1969 Jerry Ragovoy Produced Butterfield Album Still Hasn't Cooled Off

Originally issued by Elektra in 1969 as EKS-74053 in November, of 1969, this record shows Butterfield feeling the cultural and political heat of the times, beginning with Gene Dinwiddie's anti-war opener, "Love March."

With soul producer/writer Jerry Ragovoy in charge (he co-wrote "Piece of My Heart" made famous by Janis Joplin, among hundreds of hits), this late '60s edition of The Butterfield Blues Band ditches the southside Chigago for James Brown's soul kitchen.

Butterfield sings and screams like Brown, the horn arrangements sting and Buzzy Feitens guitar is on fire. Everyone, even the tambourine player, turns up the heat.
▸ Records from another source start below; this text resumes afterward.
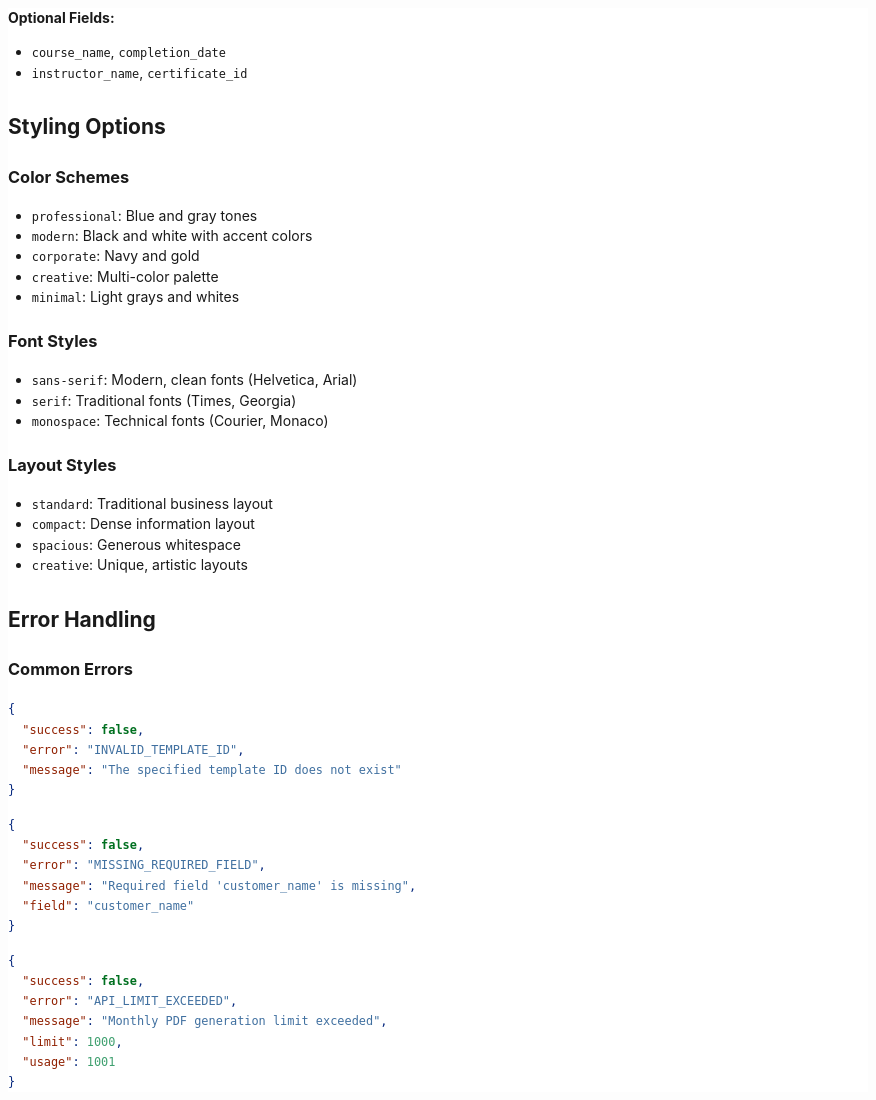 **Optional Fields:**
- `course_name`, `completion_date`
- `instructor_name`, `certificate_id`

## Styling Options

### Color Schemes
- `professional`: Blue and gray tones
- `modern`: Black and white with accent colors
- `corporate`: Navy and gold
- `creative`: Multi-color palette
- `minimal`: Light grays and whites

### Font Styles
- `sans-serif`: Modern, clean fonts (Helvetica, Arial)
- `serif`: Traditional fonts (Times, Georgia)
- `monospace`: Technical fonts (Courier, Monaco)

### Layout Styles
- `standard`: Traditional business layout
- `compact`: Dense information layout
- `spacious`: Generous whitespace
- `creative`: Unique, artistic layouts

## Error Handling

### Common Errors
```json
{
  "success": false,
  "error": "INVALID_TEMPLATE_ID",
  "message": "The specified template ID does not exist"
}
```

```json
{
  "success": false,
  "error": "MISSING_REQUIRED_FIELD",
  "message": "Required field 'customer_name' is missing",
  "field": "customer_name"
}
```

```json
{
  "success": false,
  "error": "API_LIMIT_EXCEEDED",
  "message": "Monthly PDF generation limit exceeded",
  "limit": 1000,
  "usage": 1001
}
```
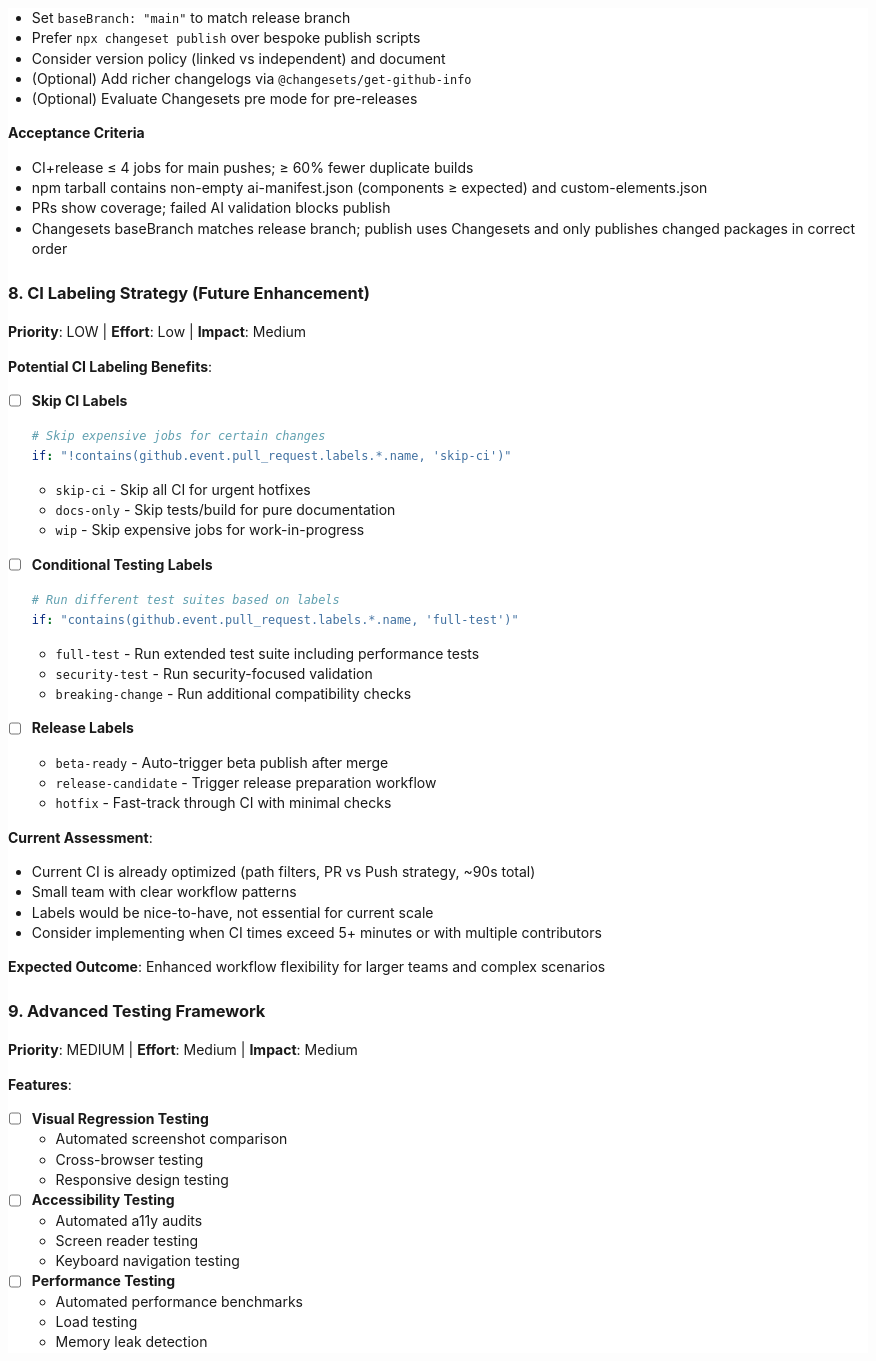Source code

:   - Set `baseBranch: "main"` to match release branch
  - Prefer `npx changeset publish` over bespoke publish scripts
  - Consider version policy (linked vs independent) and document
  - (Optional) Add richer changelogs via `@changesets/get-github-info`
  - (Optional) Evaluate Changesets pre mode for pre-releases

**Acceptance Criteria**
- CI+release ≤ 4 jobs for main pushes; ≥ 60% fewer duplicate builds
- npm tarball contains non-empty ai-manifest.json (components ≥ expected) and custom-elements.json
- PRs show coverage; failed AI validation blocks publish
- Changesets baseBranch matches release branch; publish uses Changesets and only publishes changed packages in correct order

### 8. CI Labeling Strategy (Future Enhancement)
**Priority**: LOW | **Effort**: Low | **Impact**: Medium

**Potential CI Labeling Benefits**:

- [ ] **Skip CI Labels**
  ```yaml
  # Skip expensive jobs for certain changes
  if: "!contains(github.event.pull_request.labels.*.name, 'skip-ci')"
  ```
  - `skip-ci` - Skip all CI for urgent hotfixes
  - `docs-only` - Skip tests/build for pure documentation
  - `wip` - Skip expensive jobs for work-in-progress

- [ ] **Conditional Testing Labels**
  ```yaml
  # Run different test suites based on labels
  if: "contains(github.event.pull_request.labels.*.name, 'full-test')"
  ```
  - `full-test` - Run extended test suite including performance tests
  - `security-test` - Run security-focused validation
  - `breaking-change` - Run additional compatibility checks

- [ ] **Release Labels**
  - `beta-ready` - Auto-trigger beta publish after merge
  - `release-candidate` - Trigger release preparation workflow
  - `hotfix` - Fast-track through CI with minimal checks

**Current Assessment**:
- Current CI is already optimized (path filters, PR vs Push strategy, ~90s total)
- Small team with clear workflow patterns
- Labels would be nice-to-have, not essential for current scale
- Consider implementing when CI times exceed 5+ minutes or with multiple contributors

**Expected Outcome**: Enhanced workflow flexibility for larger teams and complex scenarios

### 9. Advanced Testing Framework
**Priority**: MEDIUM | **Effort**: Medium | **Impact**: Medium

**Features**:
- [ ] **Visual Regression Testing**
  - Automated screenshot comparison
  - Cross-browser testing
  - Responsive design testing
- [ ] **Accessibility Testing**
  - Automated a11y audits
  - Screen reader testing
  - Keyboard navigation testing
- [ ] **Performance Testing**
  - Automated performance benchmarks
  - Load testing
  - Memory leak detection
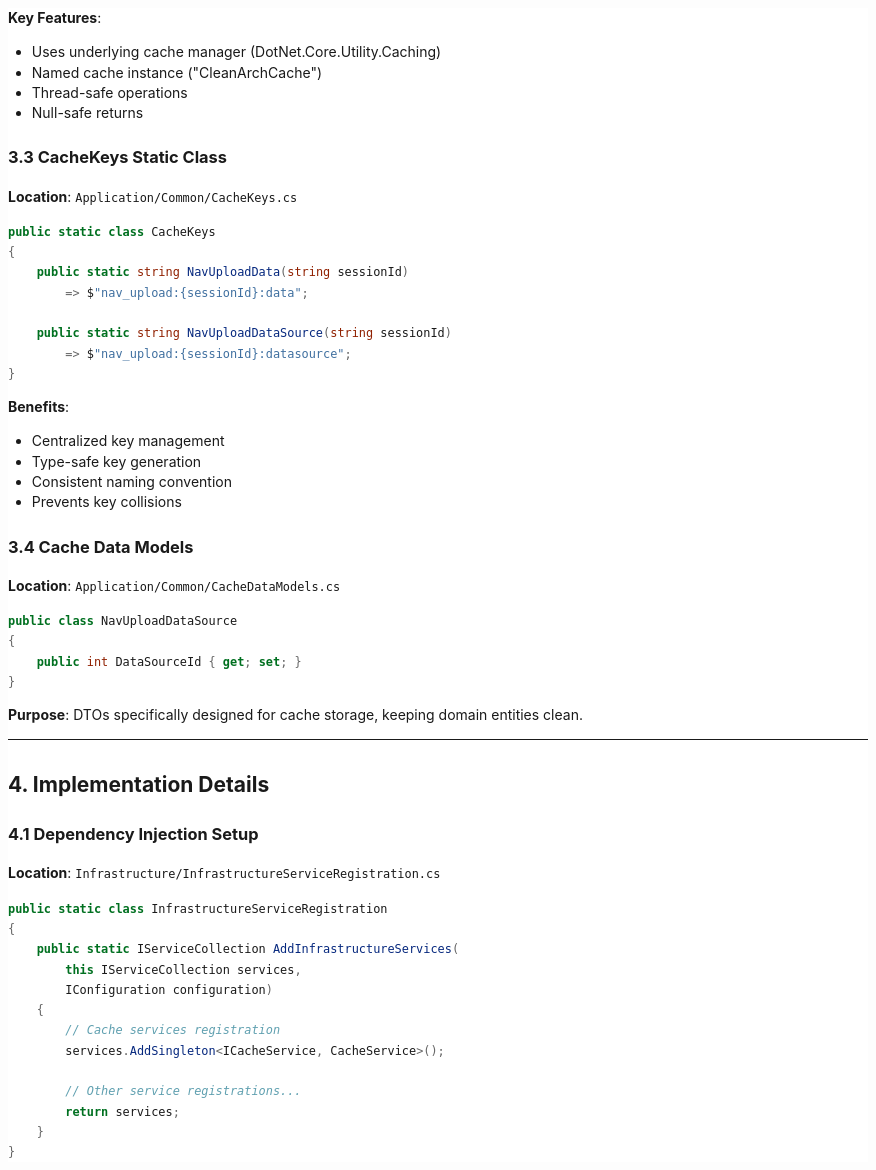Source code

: **Key Features**:
- Uses underlying cache manager (DotNet.Core.Utility.Caching)
- Named cache instance ("CleanArchCache")
- Thread-safe operations
- Null-safe returns

### 3.3 CacheKeys Static Class
**Location**: `Application/Common/CacheKeys.cs`

```csharp
public static class CacheKeys
{
    public static string NavUploadData(string sessionId)
        => $"nav_upload:{sessionId}:data";

    public static string NavUploadDataSource(string sessionId)
        => $"nav_upload:{sessionId}:datasource";
}
```

**Benefits**:
- Centralized key management
- Type-safe key generation
- Consistent naming convention
- Prevents key collisions

### 3.4 Cache Data Models
**Location**: `Application/Common/CacheDataModels.cs`

```csharp
public class NavUploadDataSource
{
    public int DataSourceId { get; set; }
}
```

**Purpose**: DTOs specifically designed for cache storage, keeping domain entities clean.

---

## 4. Implementation Details

### 4.1 Dependency Injection Setup
**Location**: `Infrastructure/InfrastructureServiceRegistration.cs`

```csharp
public static class InfrastructureServiceRegistration
{
    public static IServiceCollection AddInfrastructureServices(
        this IServiceCollection services,
        IConfiguration configuration)
    {
        // Cache services registration
        services.AddSingleton<ICacheService, CacheService>();

        // Other service registrations...
        return services;
    }
}
```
If you like your soul/blues picante, with horns blazing and bongos popping, you will absolutely love this record. It is hot from the first note to the fade out at the end of the next to last track on side two. The closer, a Butterfield ballad, "Keep on Moving," give you a chance to catch your breath while Butterfield gives one of his most heartfelt performances on record.

The Hit Factory recording is clean, orderly, dynamic as hell and somewhat antiseptic in that you can sense everyone's playing in an acoustic bottle so the mixer could have greater latitude later. A real "headphone" recording. Fortunately the separate parts add up really well!

Unfortunately, while the sonics engraved into the vinyl are excellent, my slab of vinyl was pretty noisy. Fortunately, so is the music and most of the time the noise was buried. I love this record.